== Segment start ==

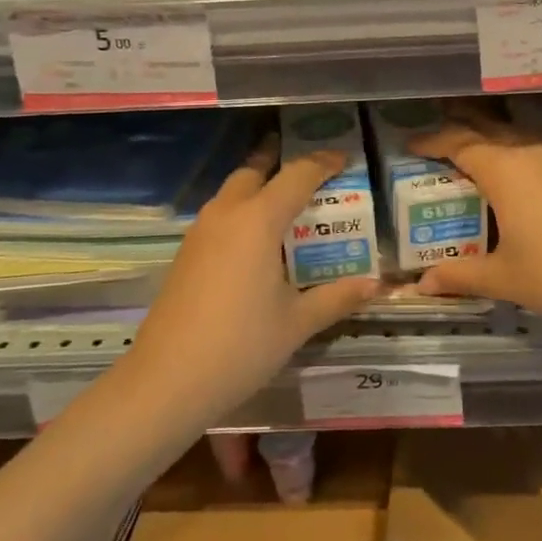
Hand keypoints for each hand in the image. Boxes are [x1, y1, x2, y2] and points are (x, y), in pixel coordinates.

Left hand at [129, 140, 379, 417]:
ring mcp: (201, 232)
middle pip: (255, 171)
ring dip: (259, 187)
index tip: (345, 159)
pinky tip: (257, 243)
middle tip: (311, 174)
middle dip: (282, 164)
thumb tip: (375, 284)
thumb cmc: (240, 346)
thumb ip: (337, 297)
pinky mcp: (186, 253)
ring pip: (233, 191)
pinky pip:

== Segment end ==

Set the entries down again exactly. Do not include the images.

Hand keypoints for each hand in the image. Boxes are [x1, y1, x2, y2] and points are (x, y), in pixel coordinates.

Left hand at [129, 140, 379, 417]:
ring mcp: (201, 232)
middle pip: (255, 171)
ring dip: (259, 187)
index tip: (345, 159)
pinky tip: (257, 243)
middle tip: (311, 174)
middle dip: (282, 164)
thumb tip: (375, 284)
thumb cmc: (240, 346)
thumb ip: (337, 297)
pinky mcp: (186, 253)
ring pip: (233, 191)
pinky pip:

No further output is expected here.